I was honored when I was asked to present at next week’s Law and Religion Scholars Network Conference at Cardiff University School of Law in Wales. The Center for Law and Religion, a think tank based at the school, has hosted some of the world’s leading scholars on the rapidly intertwining subjects of law, religious organizations and sexual abuse.
They tapped me to speak about a long-running and fascinating topic in my case load: medical records of clerics who have been accused of sexually abusing children.

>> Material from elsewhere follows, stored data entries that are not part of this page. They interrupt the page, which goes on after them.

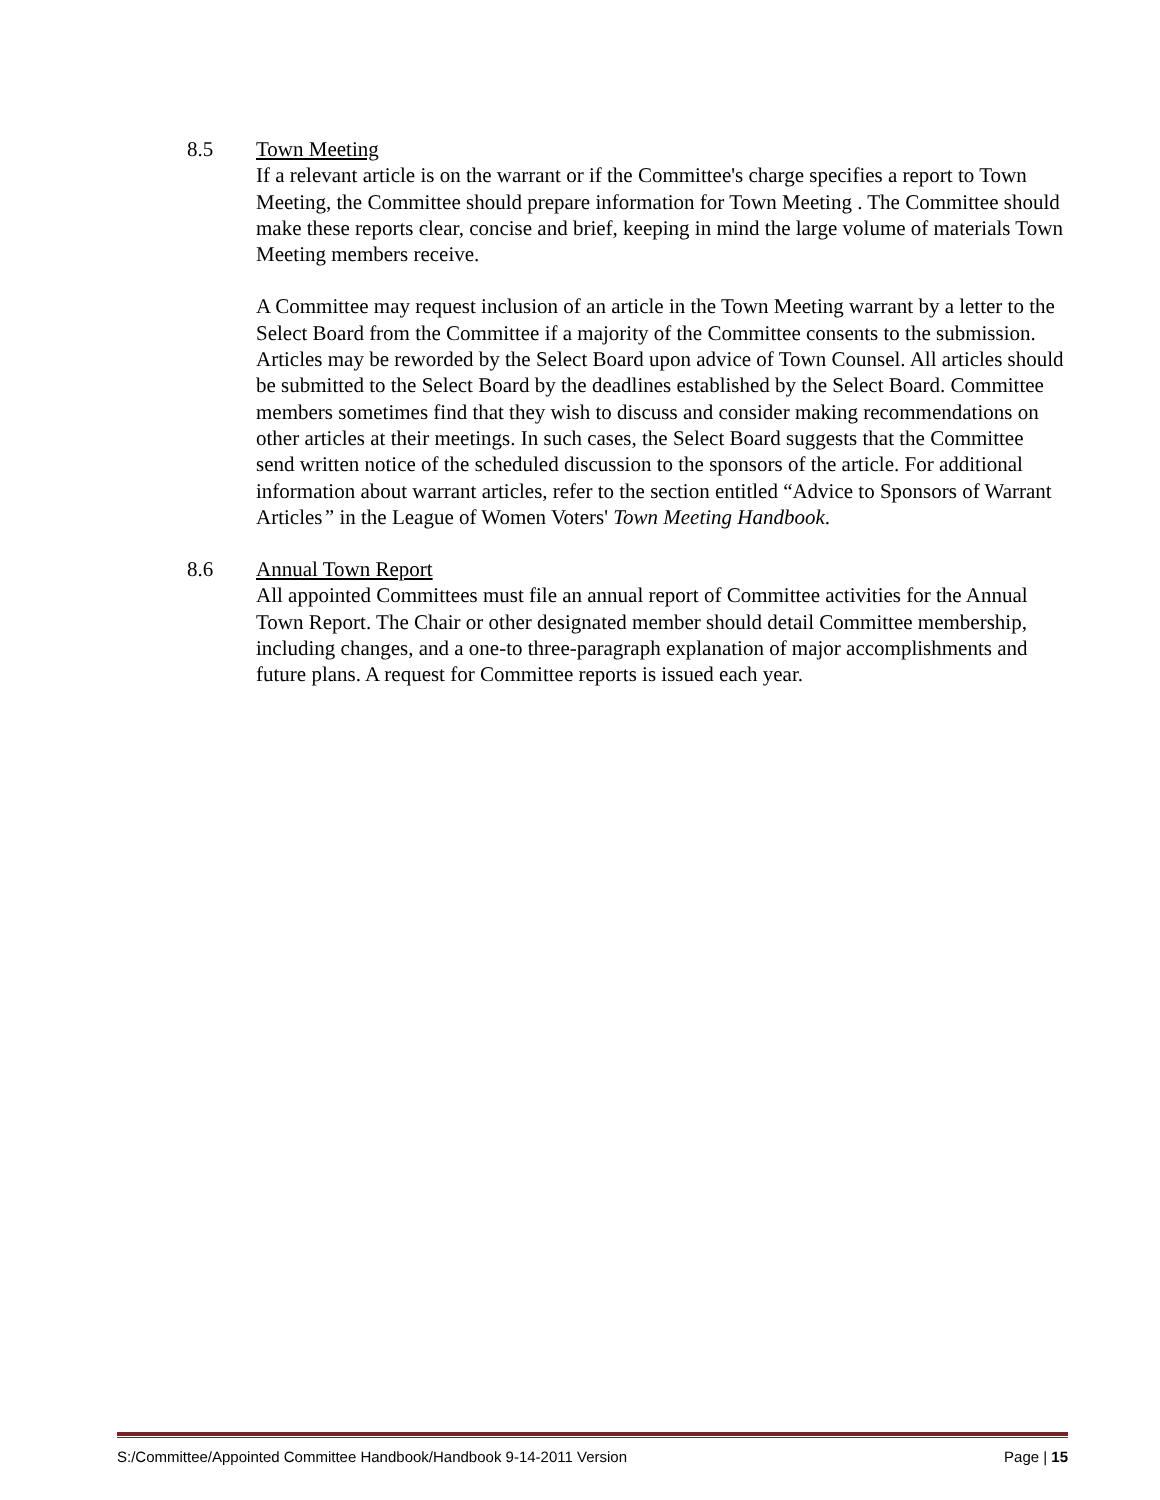8.5 Town Meeting
If a relevant article is on the warrant or if the Committee's charge specifies a report to Town Meeting, the Committee should prepare information for Town Meeting . The Committee should make these reports clear, concise and brief, keeping in mind the large volume of materials Town Meeting members receive.
A Committee may request inclusion of an article in the Town Meeting warrant by a letter to the Select Board from the Committee if a majority of the Committee consents to the submission. Articles may be reworded by the Select Board upon advice of Town Counsel. All articles should be submitted to the Select Board by the deadlines established by the Select Board. Committee members sometimes find that they wish to discuss and consider making recommendations on other articles at their meetings. In such cases, the Select Board suggests that the Committee send written notice of the scheduled discussion to the sponsors of the article. For additional information about warrant articles, refer to the section entitled “Advice to Sponsors of Warrant Articles” in the League of Women Voters' Town Meeting Handbook.
8.6 Annual Town Report
All appointed Committees must file an annual report of Committee activities for the Annual Town Report. The Chair or other designated member should detail Committee membership, including changes, and a one-to three-paragraph explanation of major accomplishments and future plans. A request for Committee reports is issued each year.
S:/Committee/Appointed Committee Handbook/Handbook 9-14-2011 Version Page | 15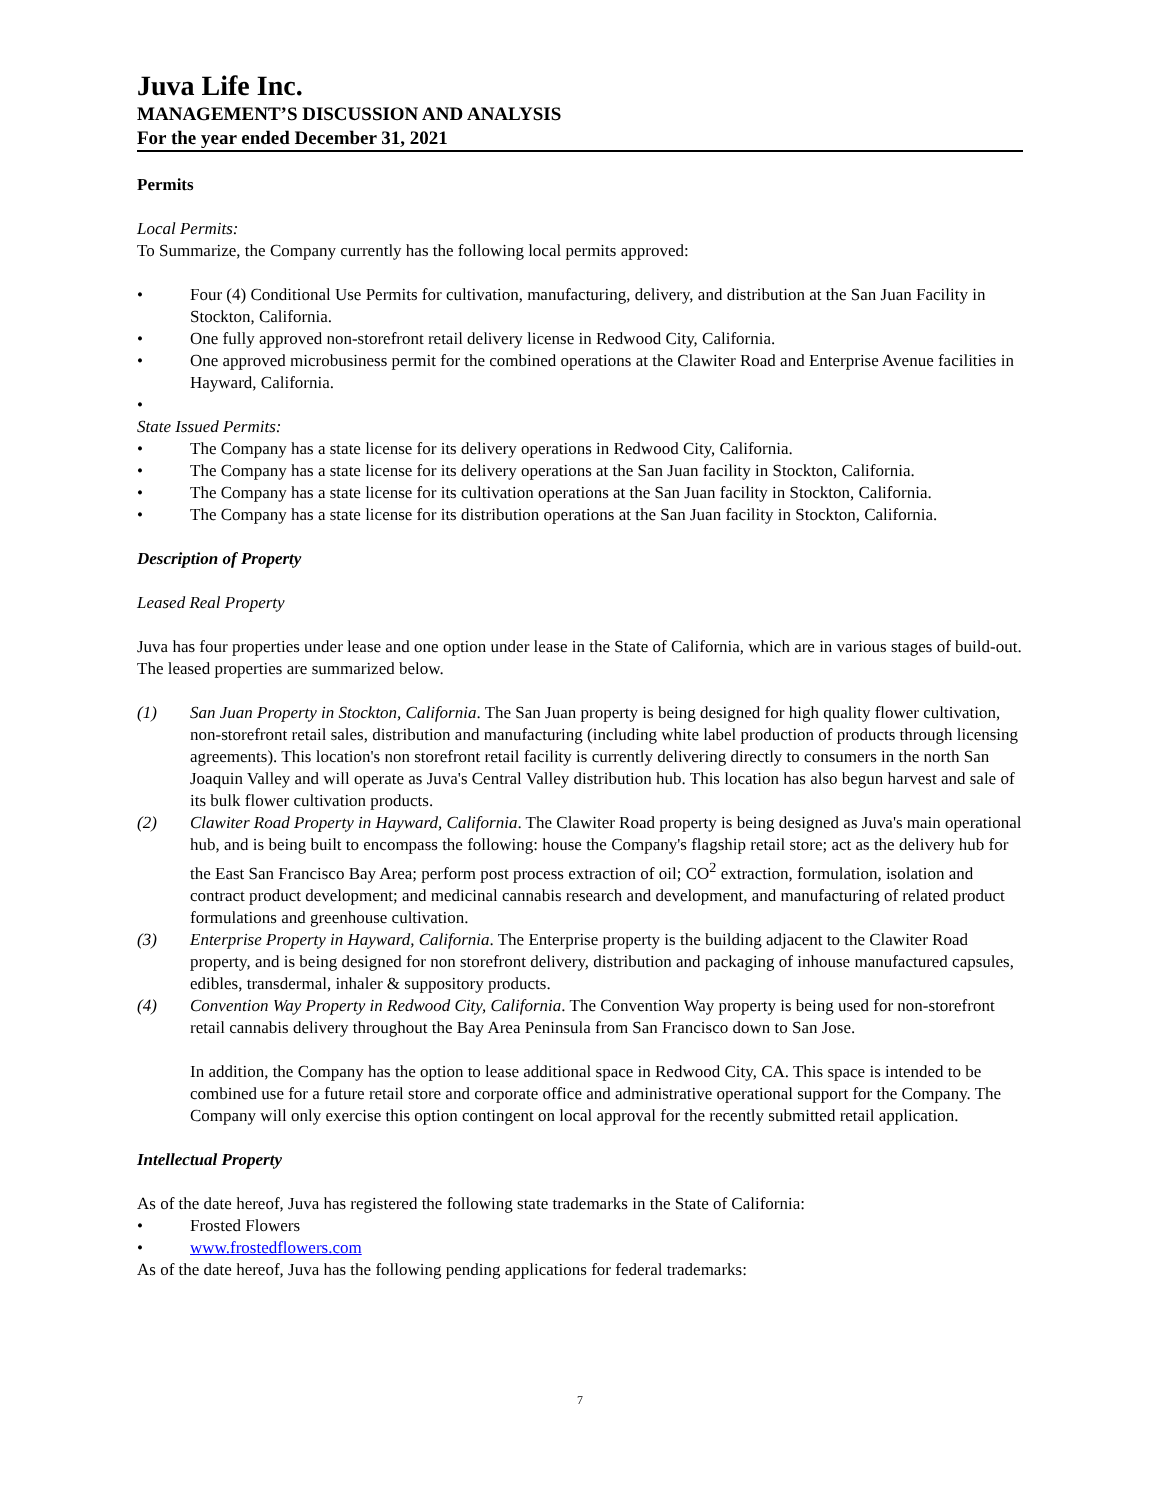Juva Life Inc.
MANAGEMENT’S DISCUSSION AND ANALYSIS
For the year ended December 31, 2021
Permits
Local Permits:
To Summarize, the Company currently has the following local permits approved:
• Four (4) Conditional Use Permits for cultivation, manufacturing, delivery, and distribution at the San Juan Facility in Stockton, California.
• One fully approved non-storefront retail delivery license in Redwood City, California.
• One approved microbusiness permit for the combined operations at the Clawiter Road and Enterprise Avenue facilities in Hayward, California.
•
State Issued Permits:
• The Company has a state license for its delivery operations in Redwood City, California.
• The Company has a state license for its delivery operations at the San Juan facility in Stockton, California.
• The Company has a state license for its cultivation operations at the San Juan facility in Stockton, California.
• The Company has a state license for its distribution operations at the San Juan facility in Stockton, California.
Description of Property
Leased Real Property
Juva has four properties under lease and one option under lease in the State of California, which are in various stages of build-out. The leased properties are summarized below.
(1) San Juan Property in Stockton, California. The San Juan property is being designed for high quality flower cultivation, non-storefront retail sales, distribution and manufacturing (including white label production of products through licensing agreements). This location's non storefront retail facility is currently delivering directly to consumers in the north San Joaquin Valley and will operate as Juva's Central Valley distribution hub. This location has also begun harvest and sale of its bulk flower cultivation products.
(2) Clawiter Road Property in Hayward, California. The Clawiter Road property is being designed as Juva's main operational hub, and is being built to encompass the following: house the Company's flagship retail store; act as the delivery hub for the East San Francisco Bay Area; perform post process extraction of oil; CO<sup>2</sup> extraction, formulation, isolation and contract product development; and medicinal cannabis research and development, and manufacturing of related product formulations and greenhouse cultivation.
(3) Enterprise Property in Hayward, California. The Enterprise property is the building adjacent to the Clawiter Road property, and is being designed for non storefront delivery, distribution and packaging of inhouse manufactured capsules, edibles, transdermal, inhaler & suppository products.
(4) Convention Way Property in Redwood City, California. The Convention Way property is being used for non-storefront retail cannabis delivery throughout the Bay Area Peninsula from San Francisco down to San Jose.
In addition, the Company has the option to lease additional space in Redwood City, CA. This space is intended to be combined use for a future retail store and corporate office and administrative operational support for the Company. The Company will only exercise this option contingent on local approval for the recently submitted retail application.
Intellectual Property
As of the date hereof, Juva has registered the following state trademarks in the State of California:
• Frosted Flowers
• www.frostedflowers.com
As of the date hereof, Juva has the following pending applications for federal trademarks:
7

I’ll also discuss Catholic Church-run perpetrator treatment centers on the European continent and the new facility imported from the United States Catholic Bishops: The Saint Luke Institute.
Some of the issues I’ll cover:
- What are abuse victims’ legal rights regarding clerics’ medical records from church-run treatment facilities?
- The church’s notion of “good name” versus the public need for safety and child protection, and
- Recent legal developments regarding the medical records of clerics who have been accused of the sexual abuse of minors.
Then I’ll address some recent church practices, including:
- What have bishops or their staff done upon discovering a cleric has been sent to a medical facility?
- What do they do when they discover medical records for perpetrator treatment in a cleric’s personnel file?
- When a bishop or his staff comes to the conclusion that a cleric would benefit from psychological assessment or a leave of absence to attend an in-house treatment program, how are clerics convinced to go?
- After a cleric has been sent for assessment and/or residential treatment, how do bishops handle the medical records? How do they determine who owns the records? How do they view doctor/patient privacy? How do they keep the records out of the reach of prosecutors?